## WHAT IS BEING ASKED
All the data below goes into the copy word for word, but the pictures don't.

## MATERIAL SUPPLIED
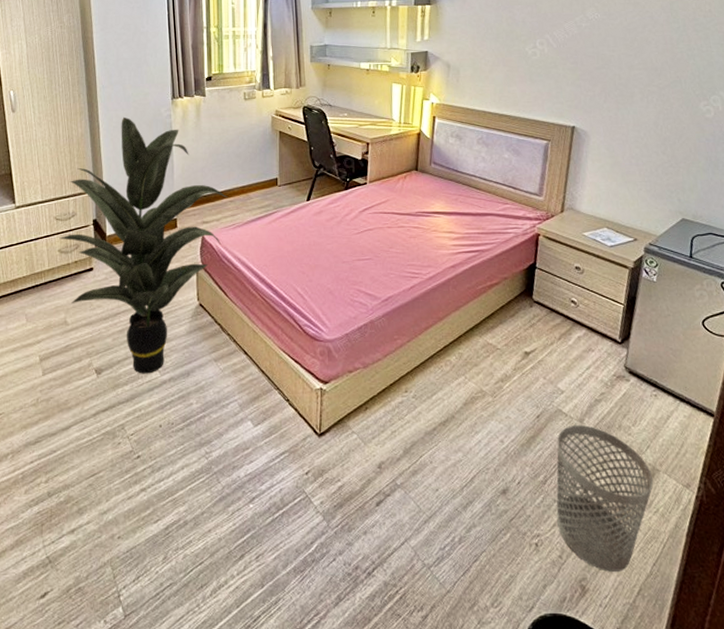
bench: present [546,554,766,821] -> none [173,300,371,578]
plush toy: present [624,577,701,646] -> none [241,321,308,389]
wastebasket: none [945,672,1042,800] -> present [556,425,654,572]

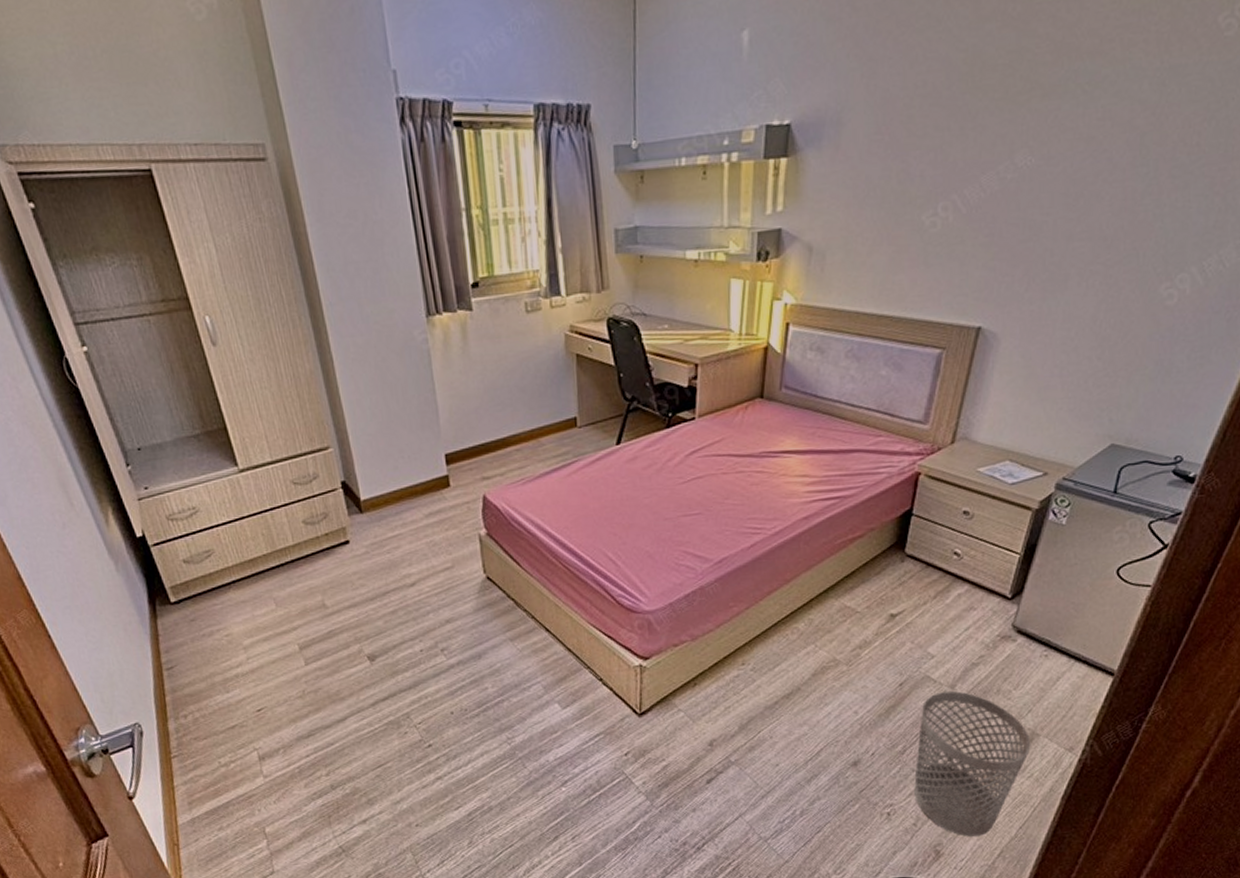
indoor plant: present [59,116,228,374] -> none [301,344,513,659]

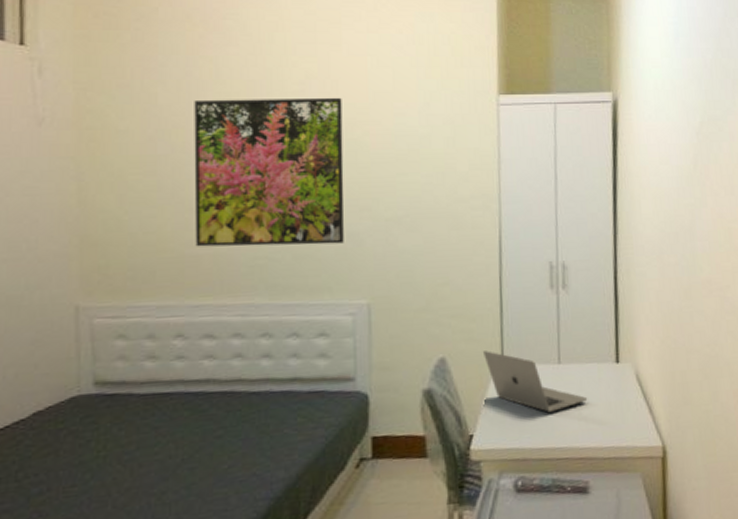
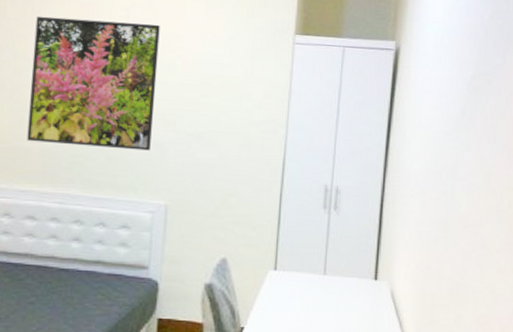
laptop: present [483,351,588,413] -> none [260,256,347,316]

## OUTPUT FOR THIS TASK
bench: present [546,554,766,821] -> none [173,300,371,578]
plush toy: present [624,577,701,646] -> none [241,321,308,389]
wastebasket: none [945,672,1042,800] -> present [556,425,654,572]

indoor plant: present [59,116,228,374] -> none [301,344,513,659]

laptop: present [483,351,588,413] -> none [260,256,347,316]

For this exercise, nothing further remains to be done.